Did you know Lamborghini made a 4x4 in the 1980s? Not just any 4x4 either, but a ‘Lamborghini Military’ grade machine with 5.2-litre V12 engine from the Countach, capable of up to 434bhp. A monster in every sense of the word, of which the firm built 300.
Lamborghini was experimenting with more affordable cars way back in the late 80s. The P140 had its first V10, and a removable roof panel, yet didn’t make it to production, despite later reappearing in 1995 with the Cala name. We’d have to wait a while longer for the Gallardo to eventually arrive.
1991 Lamborghini Lambo F1
Lamborghini had a sole season in Formula 1 back in 1991, with a car and engine designed entirely in-house.
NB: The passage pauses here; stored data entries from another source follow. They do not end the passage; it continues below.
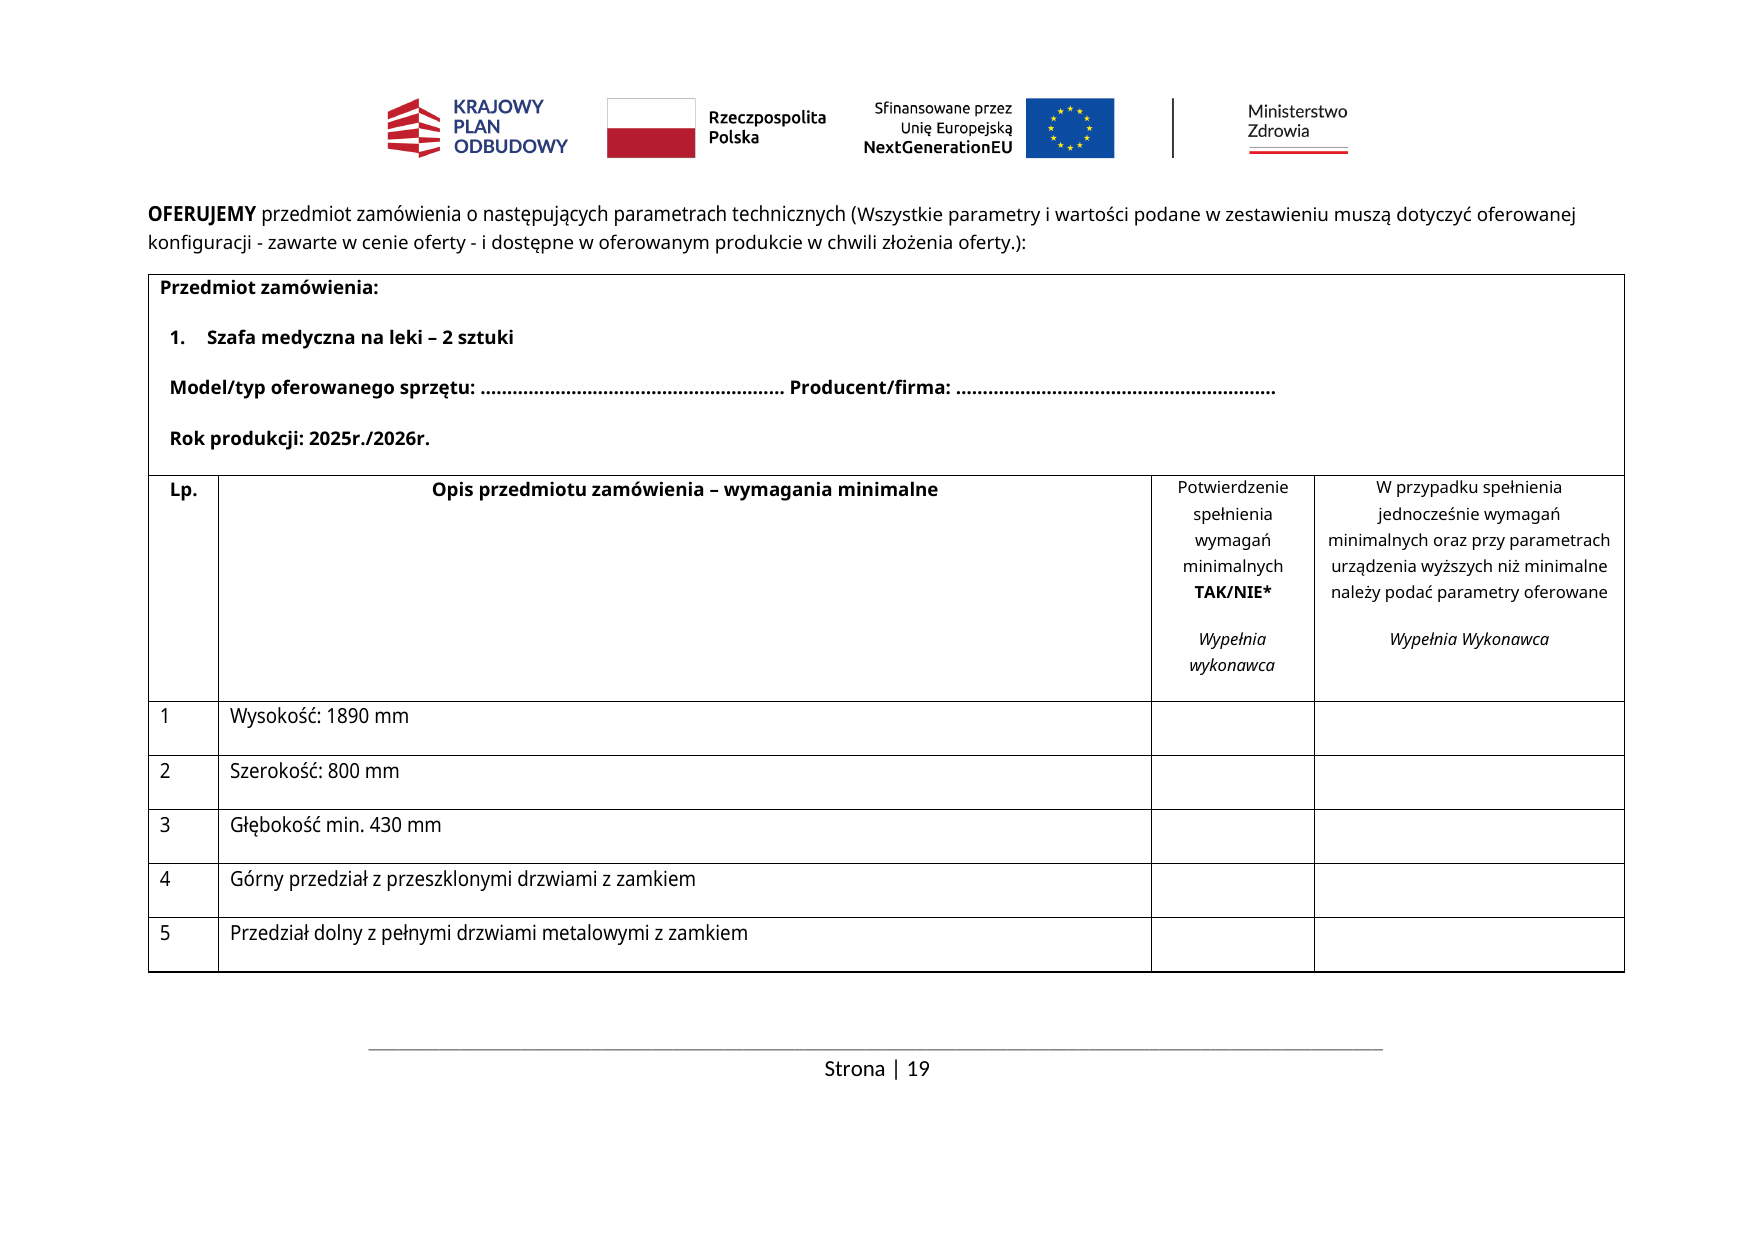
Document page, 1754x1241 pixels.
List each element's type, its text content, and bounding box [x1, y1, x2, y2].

table_cell [1315, 756, 1624, 809]
text OFERUJEMY przedmiot zamówienia o następujących parametrach technicznych (Wszystkie parametry i wartości podane w zestawieniu muszą dotyczyć oferowanej konfiguracji - zawarte w cenie oferty - i dostępne w oferowanym produkcie w chwili złożenia oferty.): [148, 199, 1606, 255]
table_cell [1315, 864, 1624, 917]
table_cell [1152, 810, 1314, 863]
table_cell 1 [149, 702, 218, 755]
table_cell Przedział dolny z pełnymi drzwiami metalowymi z zamkiem [219, 918, 1151, 971]
table_cell 2 [149, 756, 218, 809]
table_cell 4 [149, 864, 218, 917]
table_cell [1152, 918, 1314, 971]
table_cell W przypadku spełnienia jednocześnie wymagań minimalnych oraz przy parametrach urządzenia wyższych niż minimalne należy podać parametry oferowane Wypełnia Wykonawca [1315, 476, 1624, 701]
table_cell [1152, 702, 1314, 755]
table_cell [1152, 864, 1314, 917]
table_cell Opis przedmiotu zamówienia – wymagania minimalne [219, 476, 1151, 701]
table_cell Głębokość min. 430 mm [219, 810, 1151, 863]
table_cell [1315, 918, 1624, 971]
table_cell Lp. [149, 476, 218, 701]
table_cell [1315, 810, 1624, 863]
table_cell [1152, 756, 1314, 809]
table_header Przedmiot zamówienia: Szafa medyczna na leki – 2 sztuki Model/typ oferowanego sprzętu: ………………………………………………… Producent/firma: …………………………………………………… Rok produkcji: 2025r./2026r. [149, 275, 1624, 475]
table_cell 3 [149, 810, 218, 863]
table_cell Szerokość: 800 mm [219, 756, 1151, 809]
table_cell Potwierdzenie spełnienia wymagań minimalnych TAK/NIE* Wypełnia wykonawca [1152, 476, 1314, 701]
table_cell [1315, 702, 1624, 755]
table_cell Wysokość: 1890 mm [219, 702, 1151, 755]
table_cell Górny przedział z przeszklonymi drzwiami z zamkiem [219, 864, 1151, 917]
table_cell 5 [149, 918, 218, 971]
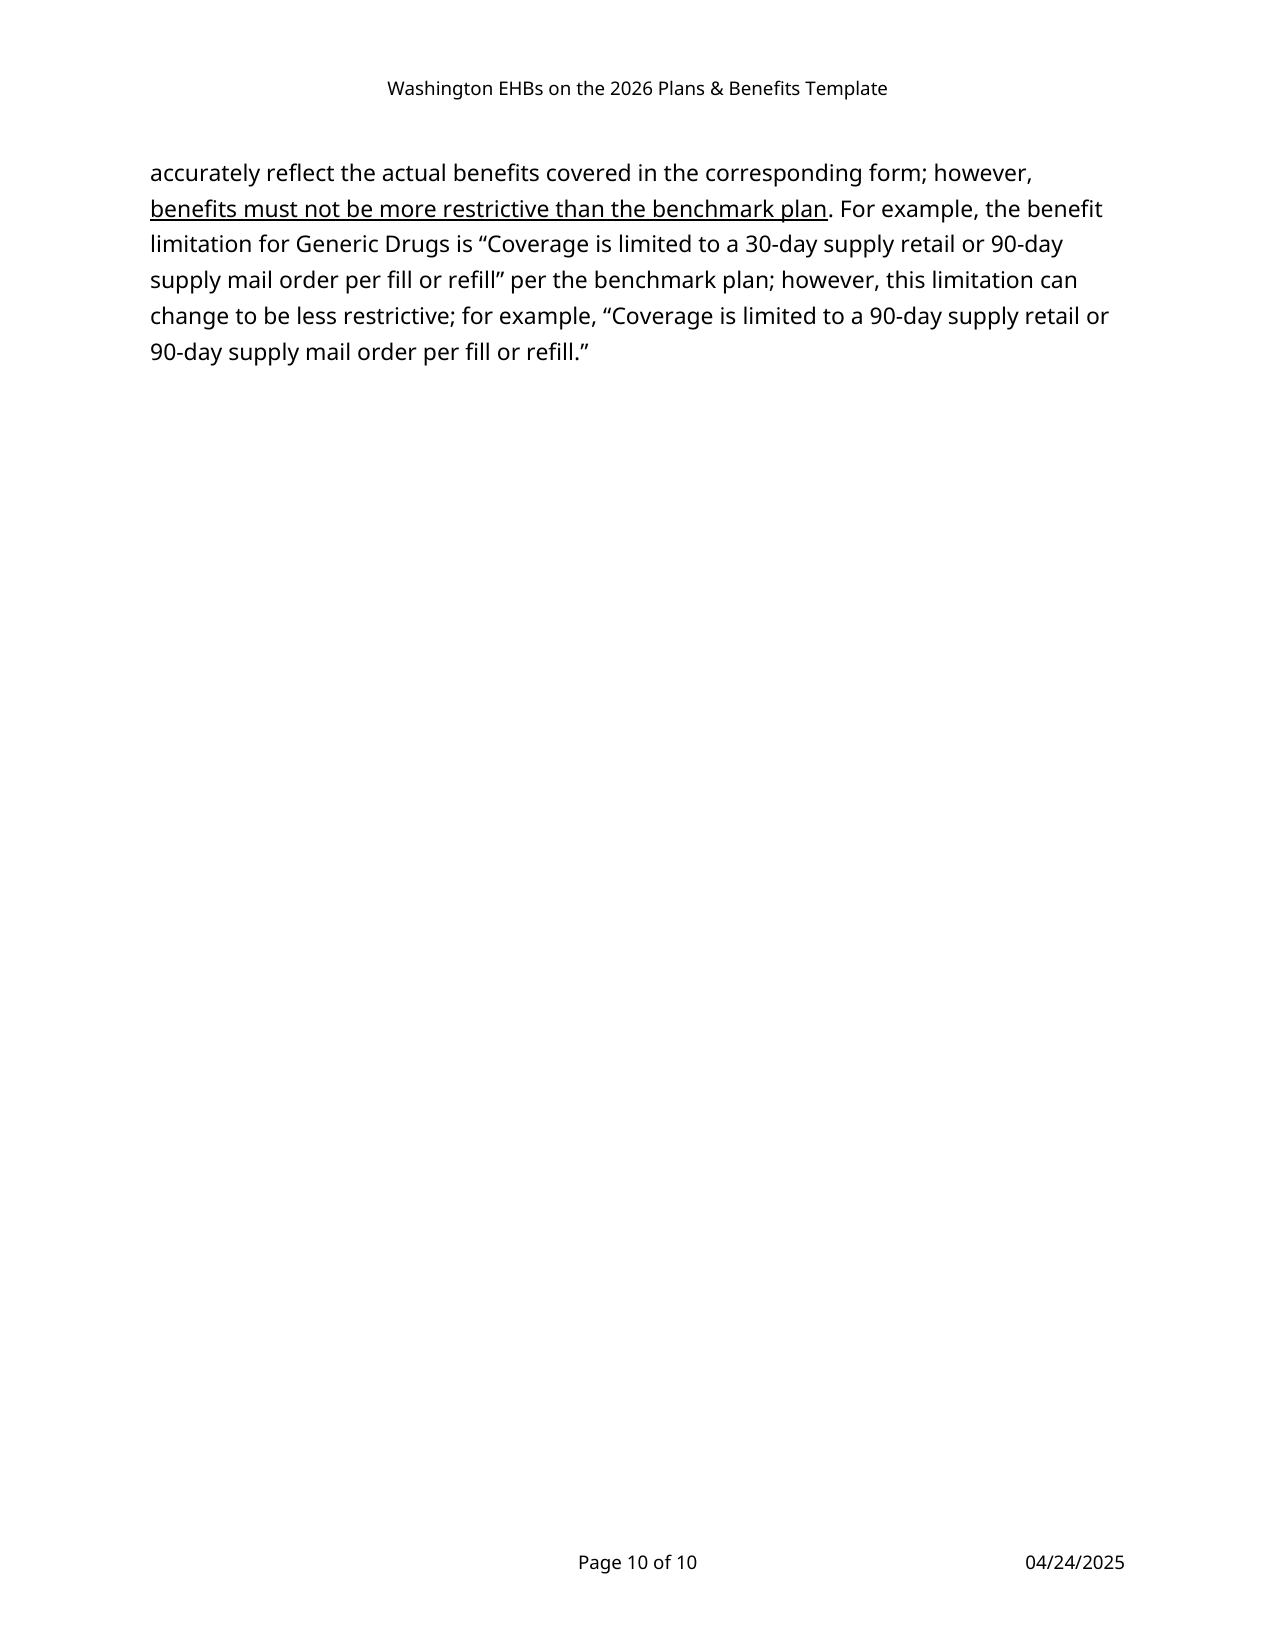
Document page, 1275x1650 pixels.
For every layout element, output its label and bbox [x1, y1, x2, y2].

text [150, 157, 1125, 367]
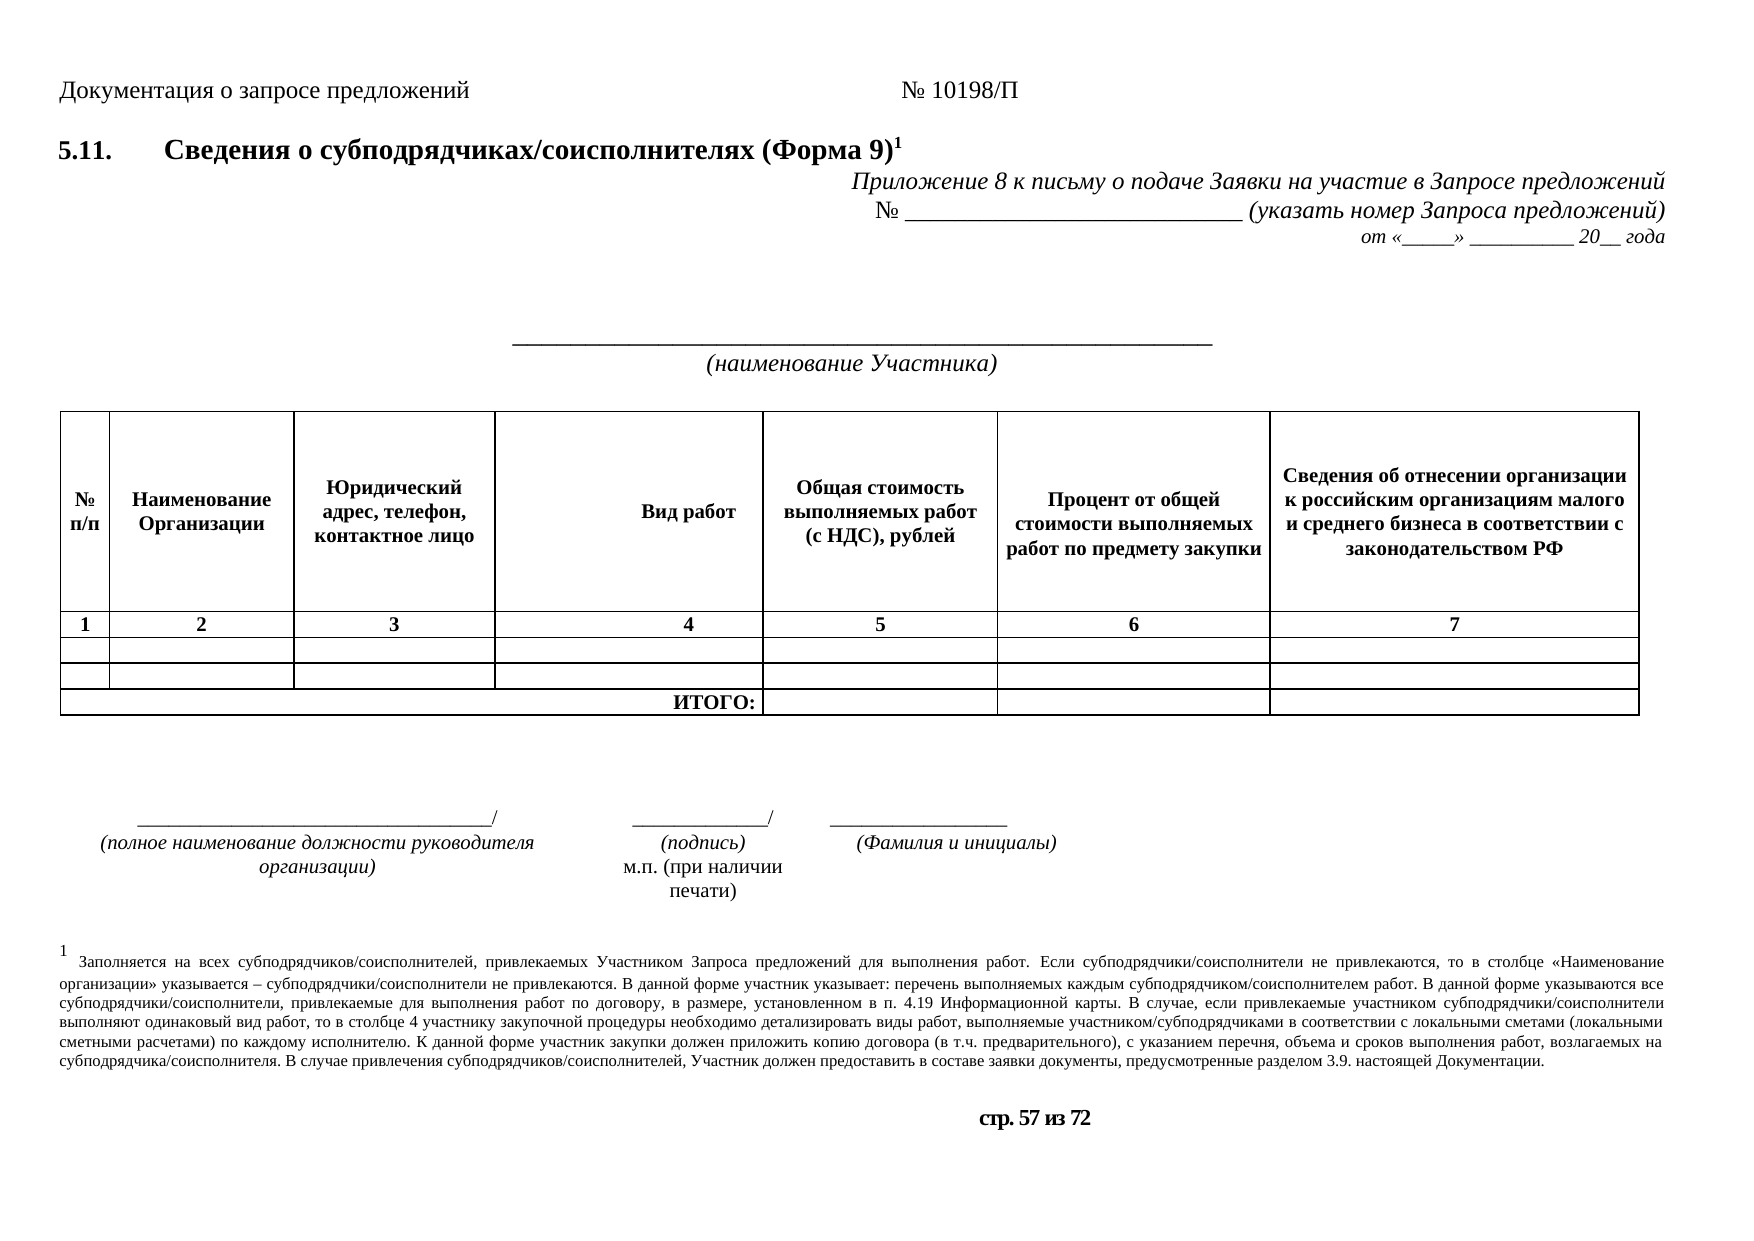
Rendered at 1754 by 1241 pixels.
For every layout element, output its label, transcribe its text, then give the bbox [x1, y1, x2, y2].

In its very first race, it finished in a creditable seventh place, but the 700bhp V12 racer then failed to even qualify for most of the races thereafter.
2001 Diablo 6.0 SE
Lamborghini built the Diablo for 11 years and to celebrate the end of production, it made 42 examples of this ‘Special Edition’. Finished in gold and brown, the car’s 6.0-litre V12 was given its most potent tune yet, for a top speed of 205mph.
2006 Miura concept.
Lamborghini celebrated the 40th anniversary of the Mura in 2006, with this lovely 21st century reimagination. Serious collectors were lining up with the cheque books but, despite this, no more examples were ever built, sadly.
How’s this for a rare production Lamborghini – just 20 Reventon were made. Based on the Aventador, its 6.5-litre V12 was squeezed up to 641bhp, giving the F22 Raptor fighter jet-inspired car a top speed in excess of 211mph.